BEGIN DOCUMENT SEGMENT

Safe haven? Russian assets and the English courts

Published on Apr 05, 2018

March proved a dangerous month for Russian emigrés in the UK.

The poisoning of Sergei and Yulia Skripal on 4 March was followed, just over a week later, by the death of Nikolai Glushkov in his home in London, into which the Metropolitan Police has launched a murder investigation.

They are not by any means the first Russians to come to mysterious harm in Britain: the assassination of Alexander Litvinenko is well-known, but Boris Berezovsky’s death in 2013 was recorded as an open verdict by the coroner.

Buzzfeed’s lengthy investigation in 2017 uncovered 14 suspected assassinations on British soil which were not adequately investigated by the UK police.

This time the finger has been pointed firmly at the Russian President, Vladimir Putin.

The UK blames the Kremlin for the Skripal poisoning, allegations Moscow has denied and which have lead to tensions between the two states.

After the incident, the UK took a number of measures, including expelling 21 Russians officials from England.

A number of other states have taken similar action, and Russia has responded in like, expelling their diplomats too.

English courts

Equally striking to the poisoning incidents, is the prominence of the English courts in the background of these dark, peculiar stories.

For example, Berezovsky, a friend of Glushkov, had a long-running fight with fellow Russian oligarch Roman Abramovich, who this month won a victory in his lengthy fight to sell a small stake in Russia’s largest mining company.

Meanwhile, Glushkov himself was facing fraud allegations from the Russian airline Aeroflot at the Commercial Court in London just before his death.

Russian involvement in the London economy is well-known; sightseeing through the heavily Russian residential areas has been embraced by the capital’s enterprising tour guides.

The importance of Russian parties to the capital’s legal market, however, is less notorious.

This is in spite of the fact that, according to the Law Gazette, as much as 60% of the Commercial Court’s caseload in 2012 involved parties from Russia or another former Soviet republic.

END DOCUMENT SEGMENT
BEGIN PROVIDED MATERIAL

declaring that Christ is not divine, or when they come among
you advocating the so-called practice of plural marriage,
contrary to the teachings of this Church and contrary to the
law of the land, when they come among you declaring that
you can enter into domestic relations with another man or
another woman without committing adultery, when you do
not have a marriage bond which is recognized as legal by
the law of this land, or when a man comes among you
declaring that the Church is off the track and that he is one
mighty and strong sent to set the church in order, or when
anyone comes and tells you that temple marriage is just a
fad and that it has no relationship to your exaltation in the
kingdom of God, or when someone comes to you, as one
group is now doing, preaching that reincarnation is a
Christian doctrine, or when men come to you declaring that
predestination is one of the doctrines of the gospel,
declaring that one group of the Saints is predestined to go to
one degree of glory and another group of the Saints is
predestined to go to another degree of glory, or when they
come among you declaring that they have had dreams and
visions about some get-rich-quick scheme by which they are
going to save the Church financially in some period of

END PROVIDED MATERIAL

THINGS TO DO |
1 – Please reproduce the article's passage starting with "Buzzfeed’s lengthy investigation" and going on through "the two states.", renaming "Kremlin" to "Russian government".
2 – According to the article, what share of the Commercial Court's 2012 caseload did the Law Gazette report as involving parties from Russia or another former Soviet republic?
3 – Pick up the article on Russian assets and the English courts where it stops, and write its next part.
The data comes from a separate source.

ANSWERS BY ITEM |
1 –
Buzzfeed’s lengthy investigation in 2017 uncovered 14 suspected assassinations on British soil which were not adequately investigated by the UK police.

This time the finger has been pointed firmly at the Russian President, Vladimir Putin.

The UK blames the Russian government for the Skripal poisoning, allegations Moscow has denied and which have lead to tensions between the two states.

2 – As much as 60%.

3 –
Claimants with names like Deripaska or Cherney file in the English commercial courts alongside major companies and international banks, often tussling over billions of dollars at a time.

Prestigious law firms routinely advertise their multilingual services to these ultra-high-value clients, to protect their luxury goods and questionable histories.

Criminal cash

Yet Russians are not just parties to actions; they are often, perhaps increasingly, the subject of criminal investigation.

The UK became more dangerous for Russian emigrés after the assassination of Alexander Litvinenko, which was regarded as a new and vengeful approach to enemies of President Putin.

At the same time, the UK gradually ramped up its sanctions through the EU and UN in response to Russian foreign policy, from Georgia to Ukraine to Syria. The latest, fairly mild round of sanctions in response to the Skripal poisoning comes alongside the expansion of investigatory powers in the Criminal Finances Act 2017.

Russian money of dubious provenance now looks less secure in the UK than it once did – much like prominent Russians themselves.

Sanctions

Meanwhile, at home in Russia, the legal firms operating in Moscow and St Petersburg under the domestic legal system have faced blunt financial pressures as a result of the sanctions.

International firms have gradually reduced their presence as sanctions reduce the ability of potential parties and investors to raise the eye-watering sums of money needed to conduct this sort of litigation.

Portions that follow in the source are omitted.